#### Passage
- - - - - - -
# Has anyone used custommade.com



## cabs4less

I found this site and its like 40.00 bucks a month to use. From what i can gather you pay your dues and upload pics of your work and a bio and poaple who are looking for a furniture builder search thier area on the site. My question is does anyone having feedback from the site. I will be honest my area is dead and I hurtin for work and if it the site works I will pay the money but right know I cant afford to gamble even with 40.00 bukcs a month heck thats my phone bill payment LOL


----------



## Puzzleman

If your area is dead for sales, why not risk $40 for one month? Where else can you take that money and get a potential for return? However, I do not think that being on there for one month would be sufficient, it will probably be at least 3 months to be fair to the site.

I think that you need to look at it as part of your overall marketing package if it fits your product line.
- - - - - - -
#### Excerpted data
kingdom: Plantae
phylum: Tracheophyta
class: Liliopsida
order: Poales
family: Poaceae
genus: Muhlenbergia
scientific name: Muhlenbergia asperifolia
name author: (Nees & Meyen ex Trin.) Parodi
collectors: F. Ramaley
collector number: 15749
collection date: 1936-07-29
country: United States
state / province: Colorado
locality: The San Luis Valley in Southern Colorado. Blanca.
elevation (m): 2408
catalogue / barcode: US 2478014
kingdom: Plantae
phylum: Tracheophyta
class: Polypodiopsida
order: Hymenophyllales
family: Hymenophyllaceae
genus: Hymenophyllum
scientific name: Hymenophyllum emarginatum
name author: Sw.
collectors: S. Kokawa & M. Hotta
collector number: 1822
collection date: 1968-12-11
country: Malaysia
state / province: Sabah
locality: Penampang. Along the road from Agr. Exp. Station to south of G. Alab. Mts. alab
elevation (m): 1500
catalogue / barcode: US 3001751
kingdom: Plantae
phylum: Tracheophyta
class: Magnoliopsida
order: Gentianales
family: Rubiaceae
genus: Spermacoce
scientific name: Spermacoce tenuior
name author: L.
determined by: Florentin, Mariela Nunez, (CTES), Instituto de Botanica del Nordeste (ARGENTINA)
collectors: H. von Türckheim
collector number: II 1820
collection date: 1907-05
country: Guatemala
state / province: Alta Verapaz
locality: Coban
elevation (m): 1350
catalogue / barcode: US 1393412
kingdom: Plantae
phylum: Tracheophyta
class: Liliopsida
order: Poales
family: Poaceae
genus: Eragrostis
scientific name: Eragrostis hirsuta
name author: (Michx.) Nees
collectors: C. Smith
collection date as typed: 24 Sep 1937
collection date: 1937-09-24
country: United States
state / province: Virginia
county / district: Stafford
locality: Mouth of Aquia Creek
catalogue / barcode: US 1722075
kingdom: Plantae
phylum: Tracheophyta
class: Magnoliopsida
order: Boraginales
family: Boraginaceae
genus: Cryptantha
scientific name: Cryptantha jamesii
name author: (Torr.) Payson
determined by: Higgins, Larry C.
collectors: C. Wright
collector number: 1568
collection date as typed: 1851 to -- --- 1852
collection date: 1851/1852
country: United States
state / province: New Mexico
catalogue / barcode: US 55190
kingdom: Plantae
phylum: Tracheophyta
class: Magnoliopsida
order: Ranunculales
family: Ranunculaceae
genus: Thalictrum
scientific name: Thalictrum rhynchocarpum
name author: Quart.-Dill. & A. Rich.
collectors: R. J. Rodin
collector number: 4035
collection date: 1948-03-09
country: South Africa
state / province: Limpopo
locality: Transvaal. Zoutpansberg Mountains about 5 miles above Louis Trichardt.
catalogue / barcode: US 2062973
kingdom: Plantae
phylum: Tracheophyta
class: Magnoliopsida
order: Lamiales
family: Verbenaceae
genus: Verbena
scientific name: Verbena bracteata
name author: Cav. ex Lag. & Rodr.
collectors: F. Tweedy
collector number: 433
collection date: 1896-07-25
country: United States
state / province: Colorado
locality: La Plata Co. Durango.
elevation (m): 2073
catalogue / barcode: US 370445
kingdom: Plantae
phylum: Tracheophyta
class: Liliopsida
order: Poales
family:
- - - - - - -
#### Exercise brief
Print the part of the custommade.com thread above between "I found this" and "your product line.", inclusive, with no changes.

#### Correct response
I found this site and its like 40.00 bucks a month to use. From what i can gather you pay your dues and upload pics of your work and a bio and poaple who are looking for a furniture builder search thier area on the site. My question is does anyone having feedback from the site. I will be honest my area is dead and I hurtin for work and if it the site works I will pay the money but right know I cant afford to gamble even with 40.00 bukcs a month heck thats my phone bill payment LOL


----------



## Puzzleman

If your area is dead for sales, why not risk $40 for one month? Where else can you take that money and get a potential for return? However, I do not think that being on there for one month would be sufficient, it will probably be at least 3 months to be fair to the site.

I think that you need to look at it as part of your overall marketing package if it fits your product line.